Previously published at WGBHNews.org.
As newspapers have moved away from making their content freely available online, a lot of thinking that seemed forward-looking a few years ago needs to be re-examined. Near the top of the list is the future of the newspaper bundle — that combination of local, national and international news, sports, comics, the crossword puzzle, the school lunch menu and myriad other features that traditionally comprised a daily newspaper.
In the early years of online news, when it seemed reasonable to imagine that digital advertising could subsidize free journalism, the bundle was often described as a relic of the industrial age. Disparate content was brought together, according to this line of reasoning, not because it belonged in one place but because printing was a high-cost manufacturing enterprise. It was logical for the local newspaper to be a one-stop destination for all kinds of material. But with print receding into the past, readers could skip from a hyperlocal website for community news, to a dedicated sports site, to yet another site for comics and puzzles,
“The web wrecks horizontal integration,” wrote C.W. Anderson, Emily Bell and Clay Shirky in their influential 2012 report “Post-Industrial Journalism.” “Prior to the web, having a dozen good-but-not-great stories in one bundle used to be enough to keep someone from hunting for the dozen best stories in a dozen different publications. In a world of links and feeds, however, it is often easier to find the next thing you read, watch or listen to from your friends than it is to stick with any given publication.”
But at a time when readers are once again being asked to pay for newspaper journalism, some sort of bundling is necessary. The days of regularly surfing among multiple free websites are drawing to a close. For any one newspaper to stand out as something to which readers will be willing to buy a subscription, it almost certainly has to offer a wide variety of content.

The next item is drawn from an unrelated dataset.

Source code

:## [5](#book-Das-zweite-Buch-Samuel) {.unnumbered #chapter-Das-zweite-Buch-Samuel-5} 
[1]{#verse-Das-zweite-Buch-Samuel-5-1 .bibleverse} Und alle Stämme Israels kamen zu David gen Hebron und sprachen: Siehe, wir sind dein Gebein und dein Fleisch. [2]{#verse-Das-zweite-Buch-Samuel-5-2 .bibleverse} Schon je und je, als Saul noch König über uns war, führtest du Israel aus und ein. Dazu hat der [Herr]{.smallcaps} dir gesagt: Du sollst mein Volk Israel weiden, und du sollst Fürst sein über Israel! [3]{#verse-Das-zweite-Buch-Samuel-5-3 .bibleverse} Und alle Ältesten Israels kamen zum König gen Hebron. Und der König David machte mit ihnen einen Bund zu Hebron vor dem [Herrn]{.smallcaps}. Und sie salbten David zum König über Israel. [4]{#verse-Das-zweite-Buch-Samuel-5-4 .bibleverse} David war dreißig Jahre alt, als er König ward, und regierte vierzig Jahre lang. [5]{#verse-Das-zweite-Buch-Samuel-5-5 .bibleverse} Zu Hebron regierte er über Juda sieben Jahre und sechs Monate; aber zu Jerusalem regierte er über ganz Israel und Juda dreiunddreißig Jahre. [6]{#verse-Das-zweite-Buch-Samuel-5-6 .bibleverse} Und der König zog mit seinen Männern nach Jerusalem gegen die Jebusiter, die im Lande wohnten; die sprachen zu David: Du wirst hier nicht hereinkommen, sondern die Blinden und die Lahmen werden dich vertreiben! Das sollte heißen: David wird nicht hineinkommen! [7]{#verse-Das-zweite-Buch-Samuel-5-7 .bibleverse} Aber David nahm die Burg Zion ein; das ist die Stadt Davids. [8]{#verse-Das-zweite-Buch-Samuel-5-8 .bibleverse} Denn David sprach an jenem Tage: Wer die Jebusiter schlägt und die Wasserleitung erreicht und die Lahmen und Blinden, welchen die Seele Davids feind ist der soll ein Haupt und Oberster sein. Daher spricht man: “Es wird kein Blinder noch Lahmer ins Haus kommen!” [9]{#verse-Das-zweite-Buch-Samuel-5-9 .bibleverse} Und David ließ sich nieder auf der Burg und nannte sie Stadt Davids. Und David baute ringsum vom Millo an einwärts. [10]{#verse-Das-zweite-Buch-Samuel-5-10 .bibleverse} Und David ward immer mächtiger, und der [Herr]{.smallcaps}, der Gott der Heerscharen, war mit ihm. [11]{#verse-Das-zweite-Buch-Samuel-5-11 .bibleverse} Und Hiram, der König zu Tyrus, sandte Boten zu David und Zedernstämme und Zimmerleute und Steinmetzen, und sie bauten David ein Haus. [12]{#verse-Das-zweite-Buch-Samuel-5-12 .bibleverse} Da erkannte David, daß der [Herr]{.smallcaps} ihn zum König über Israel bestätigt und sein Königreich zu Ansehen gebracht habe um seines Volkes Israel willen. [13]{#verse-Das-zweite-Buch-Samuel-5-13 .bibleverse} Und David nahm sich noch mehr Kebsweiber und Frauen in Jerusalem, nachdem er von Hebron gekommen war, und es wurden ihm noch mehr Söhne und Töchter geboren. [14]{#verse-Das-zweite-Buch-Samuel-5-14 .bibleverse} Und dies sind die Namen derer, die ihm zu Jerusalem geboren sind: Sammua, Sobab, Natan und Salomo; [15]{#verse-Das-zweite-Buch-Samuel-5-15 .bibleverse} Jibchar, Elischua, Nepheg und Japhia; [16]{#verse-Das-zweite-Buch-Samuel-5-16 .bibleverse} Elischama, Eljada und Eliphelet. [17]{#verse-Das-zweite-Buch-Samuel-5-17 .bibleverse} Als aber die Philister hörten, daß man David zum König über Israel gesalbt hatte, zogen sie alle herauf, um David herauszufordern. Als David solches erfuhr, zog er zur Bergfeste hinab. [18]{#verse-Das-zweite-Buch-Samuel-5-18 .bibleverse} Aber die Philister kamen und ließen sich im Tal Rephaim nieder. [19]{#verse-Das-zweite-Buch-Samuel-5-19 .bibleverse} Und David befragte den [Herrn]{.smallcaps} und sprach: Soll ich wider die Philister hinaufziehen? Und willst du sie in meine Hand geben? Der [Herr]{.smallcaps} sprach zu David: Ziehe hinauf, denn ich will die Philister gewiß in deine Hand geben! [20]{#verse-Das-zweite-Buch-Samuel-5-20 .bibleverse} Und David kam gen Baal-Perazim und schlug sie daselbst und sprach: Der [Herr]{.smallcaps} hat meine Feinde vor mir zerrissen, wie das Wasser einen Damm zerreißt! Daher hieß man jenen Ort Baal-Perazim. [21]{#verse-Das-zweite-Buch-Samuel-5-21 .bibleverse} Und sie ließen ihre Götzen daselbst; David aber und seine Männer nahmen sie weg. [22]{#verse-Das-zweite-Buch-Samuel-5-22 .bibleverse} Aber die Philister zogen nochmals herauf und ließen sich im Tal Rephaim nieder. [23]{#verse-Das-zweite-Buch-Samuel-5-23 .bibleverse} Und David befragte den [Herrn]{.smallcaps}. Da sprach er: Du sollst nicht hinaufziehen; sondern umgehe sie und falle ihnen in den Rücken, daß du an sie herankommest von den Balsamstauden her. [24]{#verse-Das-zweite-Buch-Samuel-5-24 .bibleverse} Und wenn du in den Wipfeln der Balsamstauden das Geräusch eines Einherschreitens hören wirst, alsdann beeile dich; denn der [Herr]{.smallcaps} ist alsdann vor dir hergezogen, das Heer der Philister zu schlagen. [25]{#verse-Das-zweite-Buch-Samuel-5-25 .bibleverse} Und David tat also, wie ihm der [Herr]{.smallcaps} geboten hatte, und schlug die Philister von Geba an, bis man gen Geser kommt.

From the newspaper business’ point of view, the ideal reader would buy digital subscriptions to national, regional and local newspapers. But that’s asking a lot. The reality is that most people aren’t going to subscribe to any newspaper, and those who do are likely to choose one, maybe two. Which means that the newspaper needs to be all things to most people in a way that we thought was obsolete just a few years ago.
In early 2016 I interviewed Bill Marimow, the editor of The Philadelphia Inquirer, days after its billionaire owner, Gerry Lenfest, had donated the Inquirer and its related media properties to a nonprofit organization. (The Philadelphia story comprises a section in my 2018 book “The Return of the Moguls.”) The Inquirer was just getting ready to start charging for digital subscriptions. And I was struck by what Marimow told me he thought needed to be part of the daily mix.
“If you look at today’s paper,” he said, “you’ll see stories that represent the best of city news, Philadelphia suburbs, South Jersey, national and foreign.” I expressed some surprise at Marimow’s insistence on national and international news since the Inquirer relied almost exclusively on wire services for anything outside the Philadelphia area. His answer was that 90% of his readers did not read a national paper and thus relied on the Inquirer.
You see this at The Boston Globe, too. Before the internet began to take a toll on the newspaper business in the 1990s, the Globe — and many other large regional newspapers, including the Inquirer — had a number of U.S. and international bureaus. With the exception of a Washington bureau, those are all gone now. But the Globe continues to publish quite a bit of national and international news from wire services, both in print and online.
Ten years ago, that would have been described as old-media thinking. Now, with the Globe charging $30 a month for digital subscriptions, it makes a great deal of sense to position the paper as a single stop for most of its customers. After all, if the Globe forced its best readers to subscribe to The New York Times, The Washington Post or The Wall Street Journal in order to get news from beyond the Boston area, there’s a real danger that they would decide to drop the Globe.
When Jeff Bezos bought The Washington Post in 2013, he announced that he wanted to reinvigorate the traditional newspaper bundle. “People will buy a package,” Bezos said. “They will not pay for a story.” Bezos’ attitude seemed archaic for someone who had made his reputation as a tech visionary. One of the Post’s younger journalists, Timothy B. Lee, went so far as to disagree with his new boss in a piece headlined “Sorry, Jeff Bezos, the news bundle isn’t coming back.”
“Trying to recreate the ‘bundle’ experience in Web or tablet form means working against the grain of how readers, especially younger readers, consume the news today,” Lee wrote. “In the long run, it’s a recipe for an aging readership and slow growth.”
It turned out that Bezos was right and Lee was wrong — not because Lee was mistaken about how the web had changed news habits, but because paywalls were going up everywhere, thus forcing a change in those habits whether readers liked it or not. Under Bezos’ ownership, the Post’s digital bundle has led to profits and growth, re-establishing the paper as a serious competitor to the Times.
With Google and Facebook capturing the vast majority of digital advertising in recent years, paid content has become the last stand. It may not work for more than a handful of mostly national titles. But, if nothing else, paywalls have given new life to the idea of the bundle that has traditionally defined the general-interest newspaper.